Ethnic Groups

The Hmong in Pa Co Commune, Mai Chau District, Hoa Binh Province

No longer permitted to grow opium, the Hmong in Mai Chau subsist by cultivating fruit trees, growing corn and a tuber used for making noodles and collecting firewood form the  surrounding  dense  forest.   Now  assisted by   several  projects  of  Oxfam   Quebec  and Craft Link, Hmong women have the opportunity to use their traditional handicraft skills to earn additional income.

Hmong Culture and Craft

The Hmong of Pa Co are sometimes labeled “Blue Hmong” because women wear an indigo-dyed head cloth for special occasions and they use fabric in shades of blue to decorate the batiked indigo cloth of their full knee-length skirts.

Pa Co commune is nestled in high hills and deep valleys often blanked by dense fog. Houses traditional have low thatched roofs and no windows. Interiors are dark and filled with smoke from an open fire. Sheets of paper cut with intricate patterns are attached to the interior of house walls in worship of the ancestors. The Hmong make the paper with bamboo pulp, which is dried on a cloth made of old skirts that is stretched on a wooden frame. A Mo, the village ceremonial maser, often performs rituals for the ancestors and to placate bad spirits.

Through the fog of Pa Co one sees women wearing their beautiful skirts and carrying loads of firewood and corn in a basket called a kia. Often they are embroidering as they walk, using what moments their hands are free to create decorations for clothing. In the fog one can also see skirts draped to dry on woodpiles or laundry poles, or on the rough wood plank fences, which surround Hmong houses. The draped half-wheels of the skirts form part of the landscape of a Hmong environment, and in observing the attention paid to the making and care of the skirts one can surmise that it is something which significantly expresses their unique presence in the world.

The making of a skirt is a process, which is part of nearly each day of a woman’s life. Hemp is  collected in the spring and dried. The fiber is then split into narrower pieces, a process which may be done in moments of free time: woman walk to and from the field splitting fibers which are wound around one hand. Next the fiber is spun into thread to be woven over the summer months. Dyeing takes place in August and September, a process, which can take between ten days and one month, depends on the quality of the indigo. Today in Pa Co fewer women are making hemp because of the time involved and because they find hemp too heavy and hot. Hemp cloth is still given, however as a gift at weddings.

For the central portion of the skirt, the Hmong purchase white cotton cloth woven by Thai people. First a woman washes 3 arms-lengths (sai) of cloth and melts 200 grams of beeswax. Next the fabric is stretched on a flat piece of wood. Using a tool called a da trang ta, she makes intricate patterns. The completed waxed cloth is then put in an indigo dye bath once a day for about 25 days. When the dying process is completed, the cloth is submerged in a container of hot water to release the wax. The dried cloth is appliqued and embroidered. (In Pa Co today, young girls spend less time making intricate batik design, replacing batik motifs with appliqued colorful market cloth.)

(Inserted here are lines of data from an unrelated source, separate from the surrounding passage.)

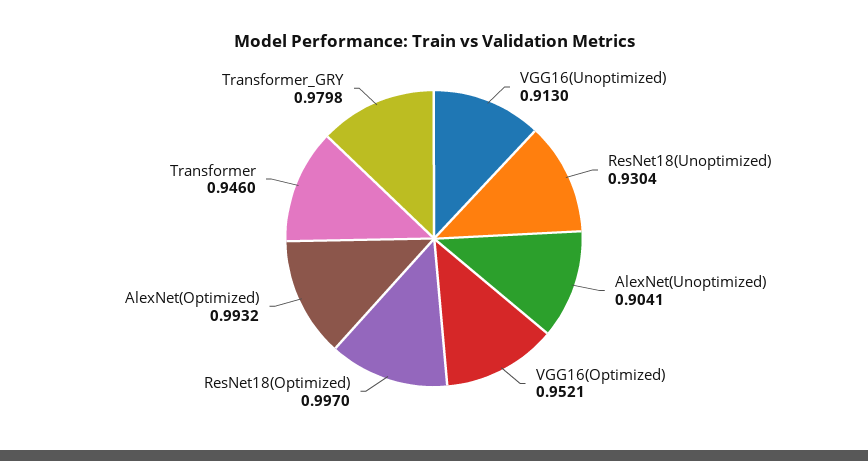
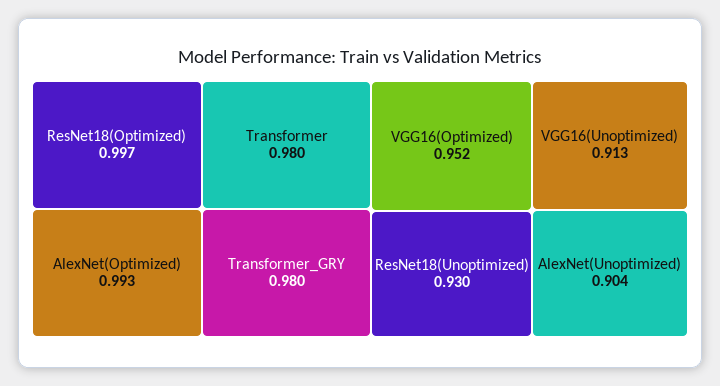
  {
    "VGG16(Unoptimized)": 0.913,
    "ResNet18(Unoptimized)": 0.9304,
    "AlexNet(Unoptimized)": 0.9041,
    "VGG16(Optimized)": 0.9521,
    "ResNet18(Optimized)": 0.997,
    "AlexNet(Optimized)": 0.9932,
-   "Transformer": 0.946,
+   "Transformer": 0.98,
    "Transformer_GRY": 0.9798
  }

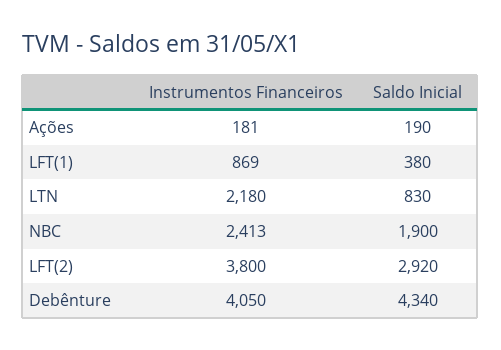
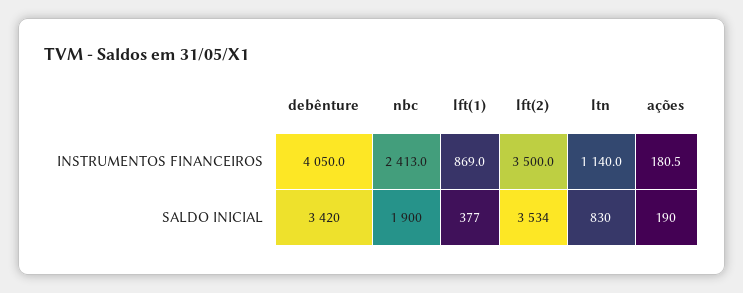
  {
    "Instrumentos Financeiros": {
      "Ações": 180.5,
      "LFT(1)": 869,
-     "LTN": 2180,
+     "LTN": 1140,
      "NBC": 2413,
-     "LFT(2)": 3800,
+     "LFT(2)": 3500,
      "Debênture": 4050
    },
    "Saldo Inicial": {
      "Ações": 190,
-     "LFT(1)": 380,
+     "LFT(1)": 377,
      "LTN": 830,
      "NBC": 1900,
-     "LFT(2)": 2920,
+     "LFT(2)": 3534,
-     "Debênture": 4340
+     "Debênture": 3420
    }
  }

When 3 sai of cloth are fully decorated, the skirt can be assembled.

The batik design and the construction of the skirt are different in the Hmong commune of Hang Kia, which is a few kilometers away.

While the Hmong skirt distinctly expresses the identity of a Hmong community more than any other article of clothing, it is subject to regular changes in fashion. Even so, this year’s skirt, which all young girls will reproduce, using the same patterns of appliqued cloth, will perpetuate a single community identity.

Mothers pay special attention to the making of a batiked, embroidered and appliqued rectangle of cloth used for carrying the babies. A woman is most busy sewing for her family just before the Tet celebration. She makes embroidered aprons and shirt with decorative sleeves and collars. In one year she will make 1-2 sets of clothes per family member. Young girls help by making cross-stitch embroidery for sleeves, or by sewing patches of cloth to skirts. During the years of courtship (usually age 15-18) a girl is most interested in skirt making. She and her friends will wear their best skirts, shirts and aprons on the occasion of Tet and for marriage parties. During Tet, boys and girls each form a line to play a ball game called Lo po po. As they throw the ball and make jokes, they have the chance to observe each other. Later they may meet and sing songs  they make up to fit a set melody, or play tunes on a banana leaf. The boy may also visit the girl’s home at night, knocking on the wall by which she sleeps and entreating her to meet him.

Marriages often take place by abduction. After the girl is brought to the boy’s house, his family makes an agreement with her parents, which typically involves the provision of a pig and wine for the wedding party. The new and wine for the wedding party. The new couple will stay with the boy’s family until they can afford a separate household.